Each line with the word "status" must appear in the answer, copied from the records.

*** Opening of Information shown ***

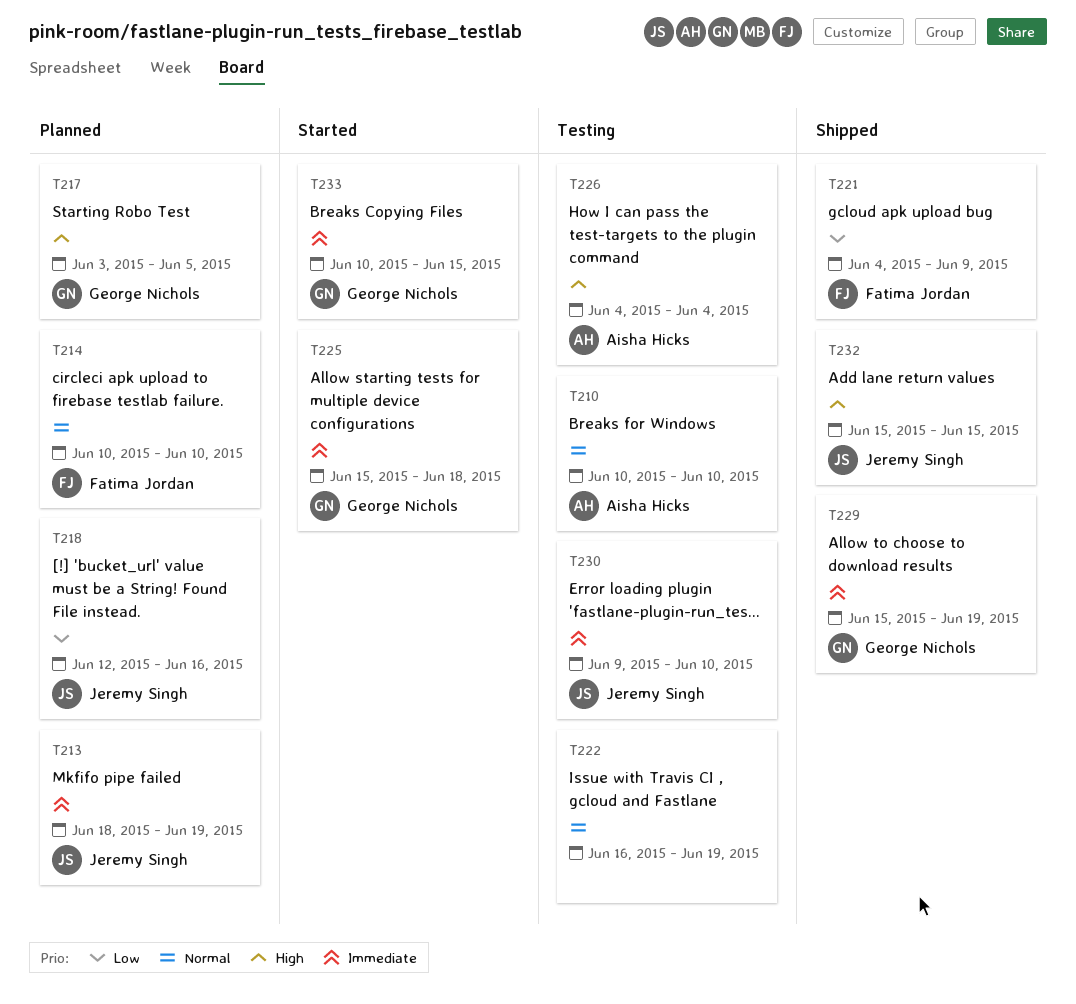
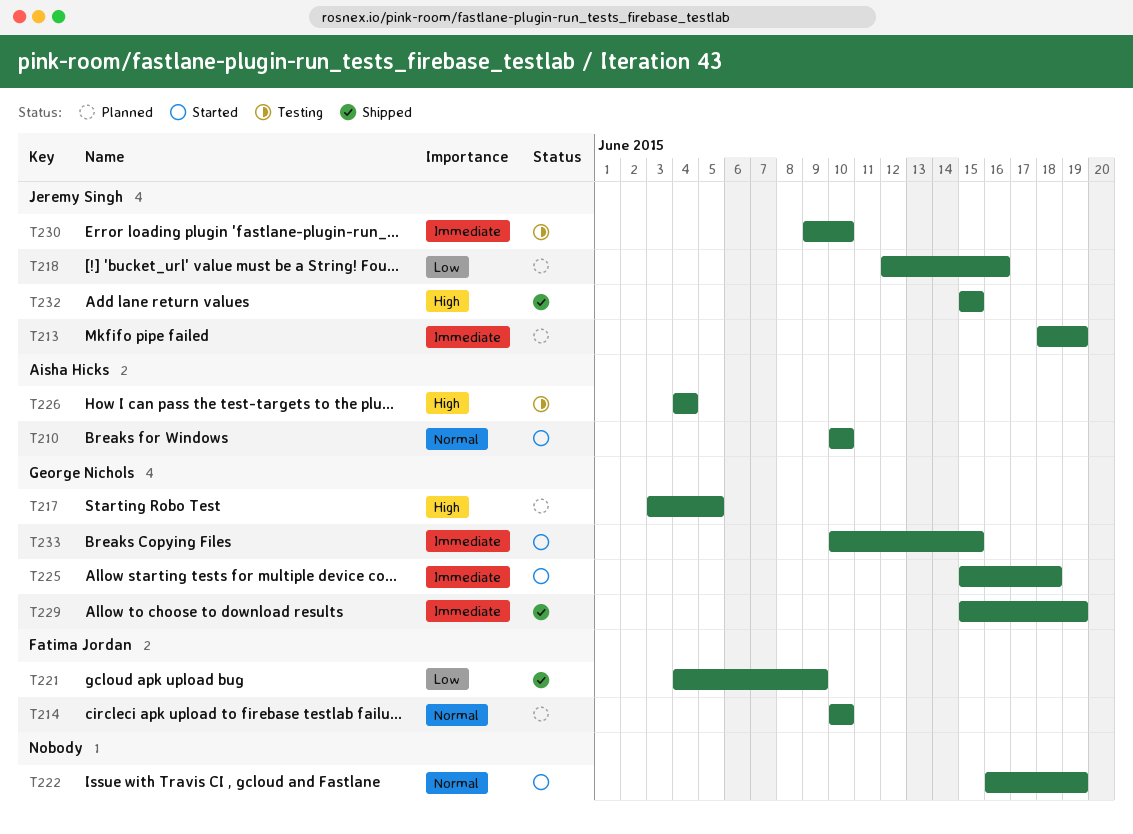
T210, status: Testing -> Started
T222, status: Testing -> Started

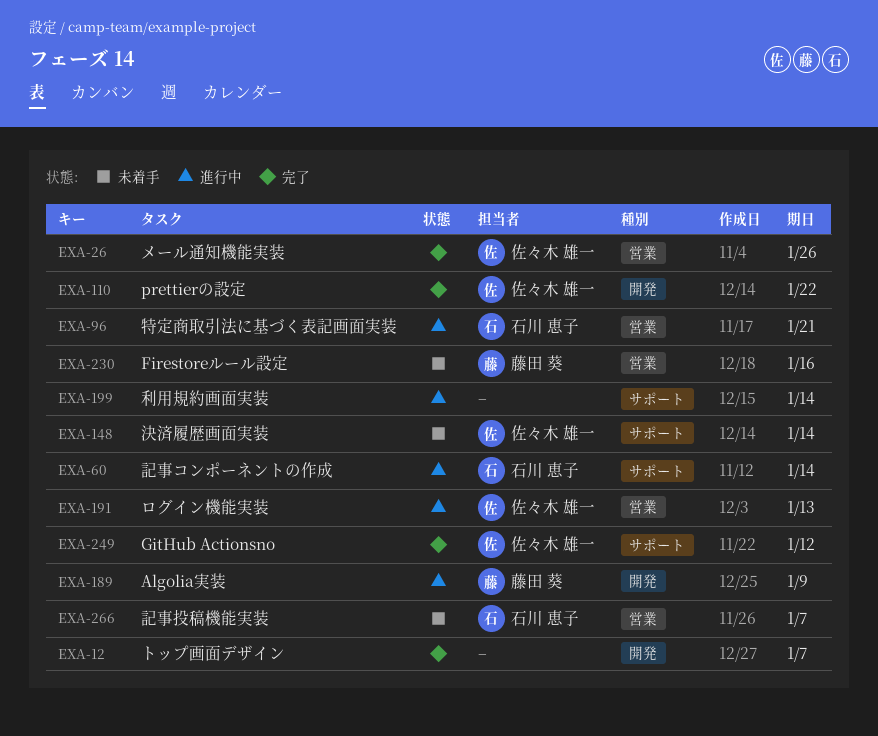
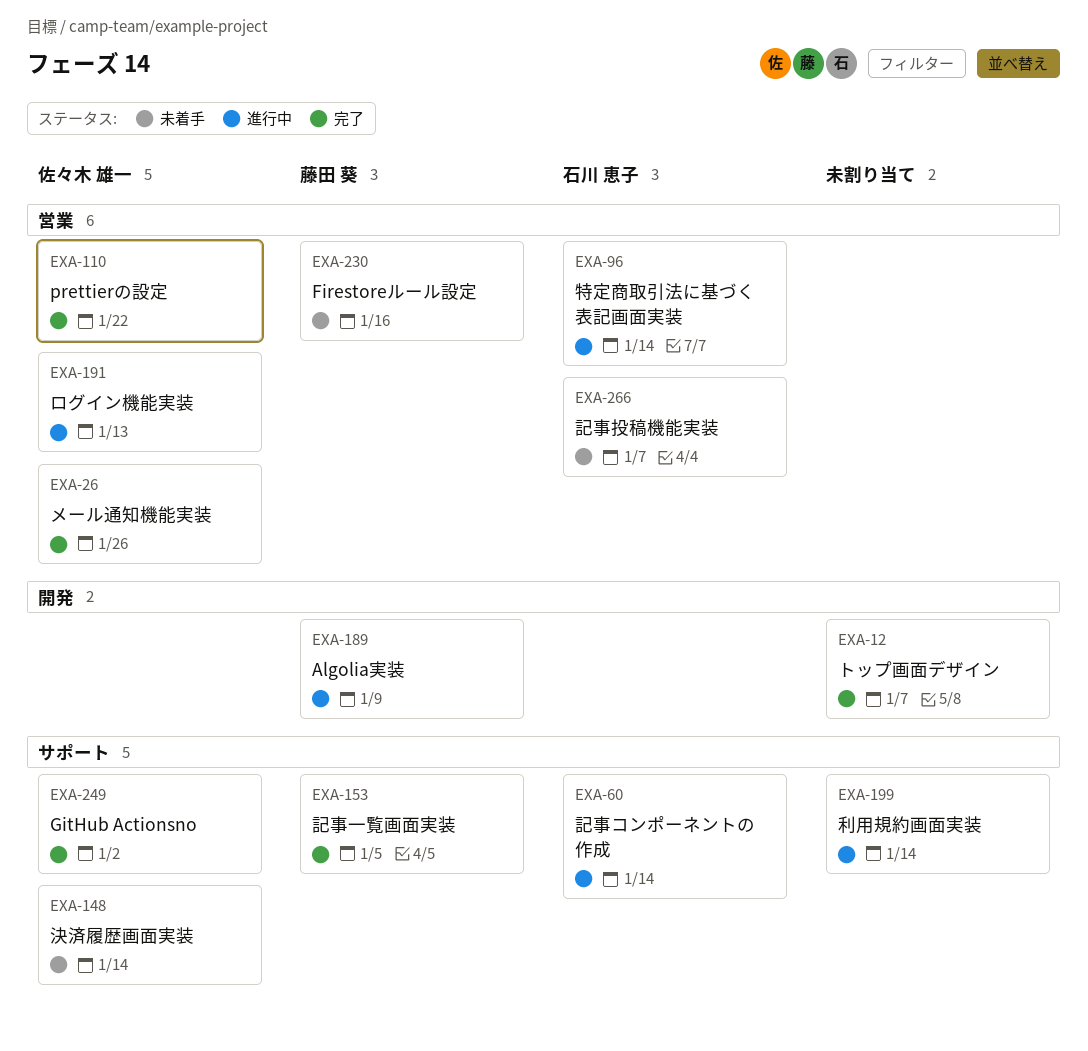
EXA-96, due: Jan 21 -> Jan 14
EXA-110, label: 開発 -> 営業
EXA-153: none -> present
EXA-249, due: Jan 12 -> Jan 2

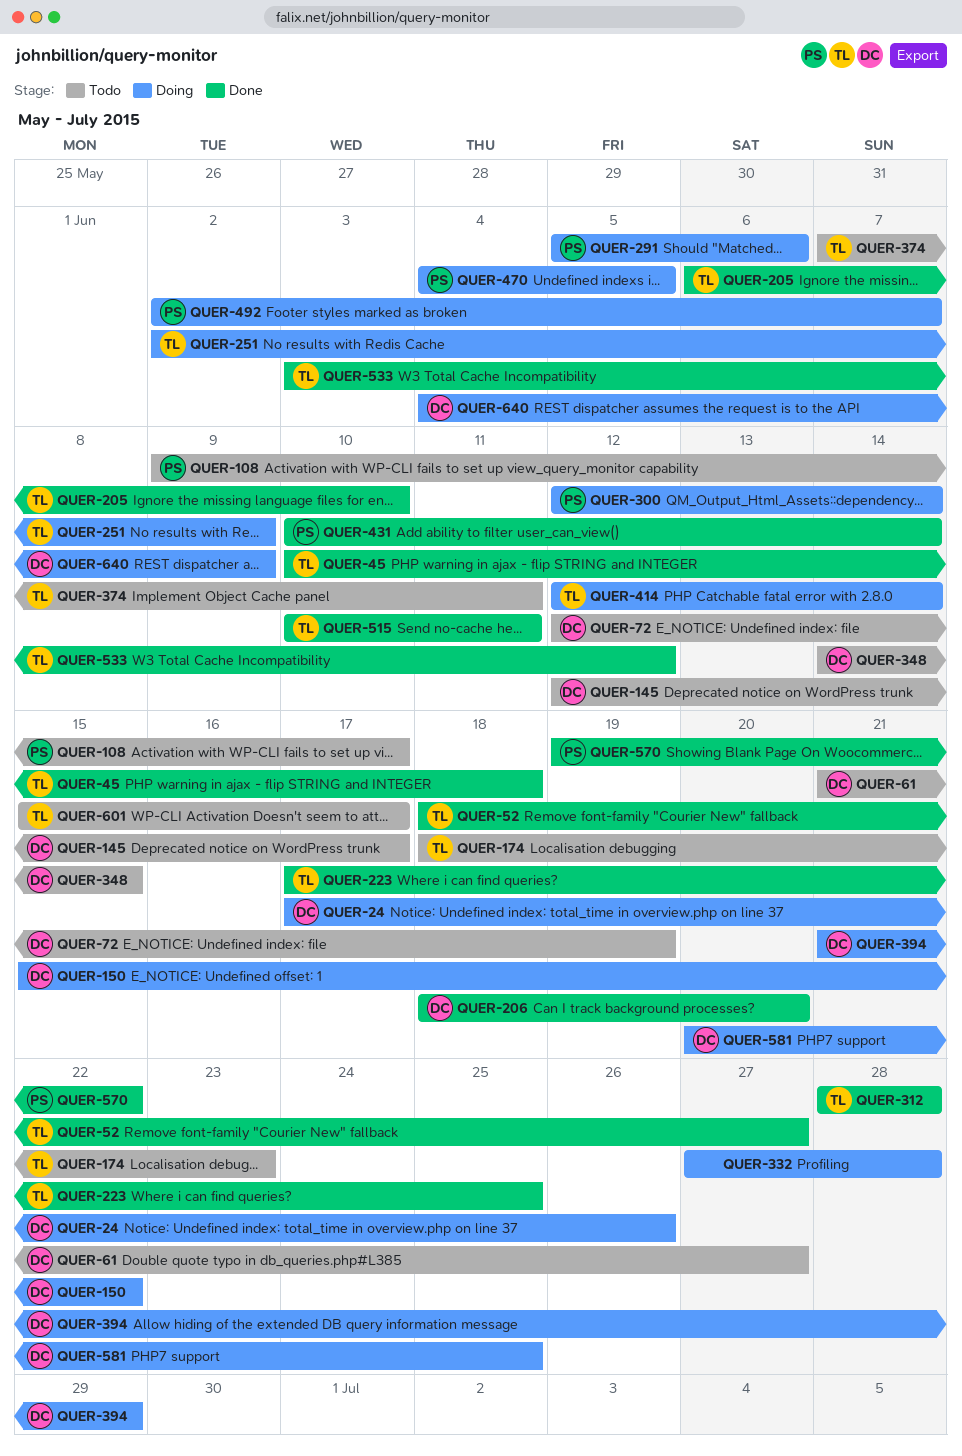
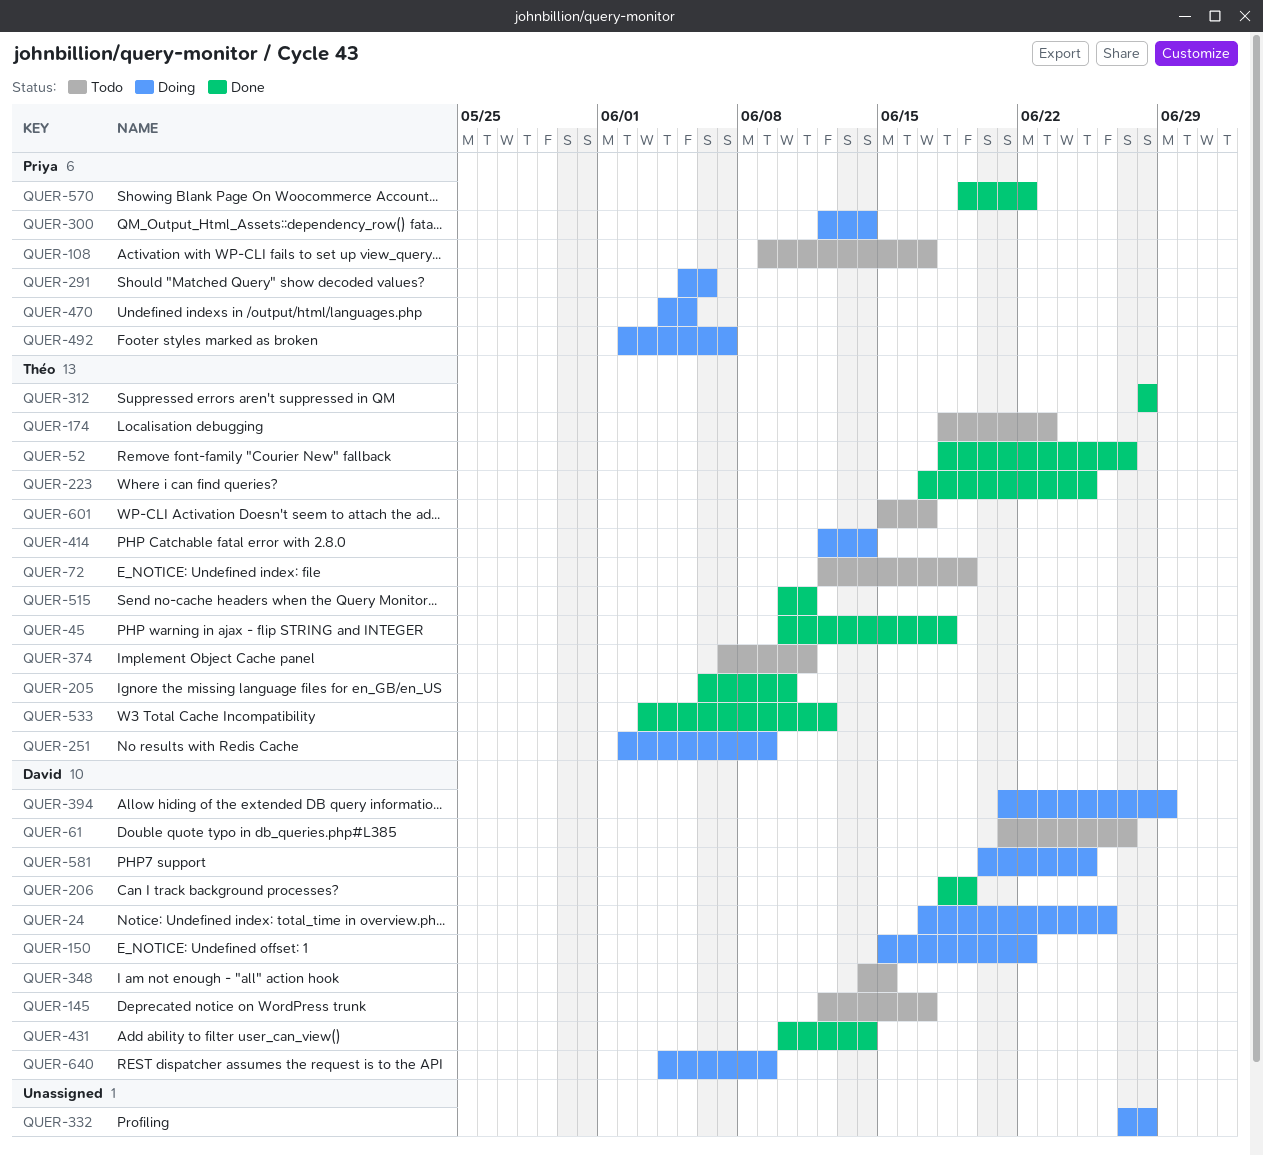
QUER-72, owner: David -> Théo
QUER-206, due: Jun 20 -> Jun 19
QUER-431, owner: Priya -> David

*** Close of Information shown ***

Reply:
T210, status: Testing -> Started
T222, status: Testing -> Started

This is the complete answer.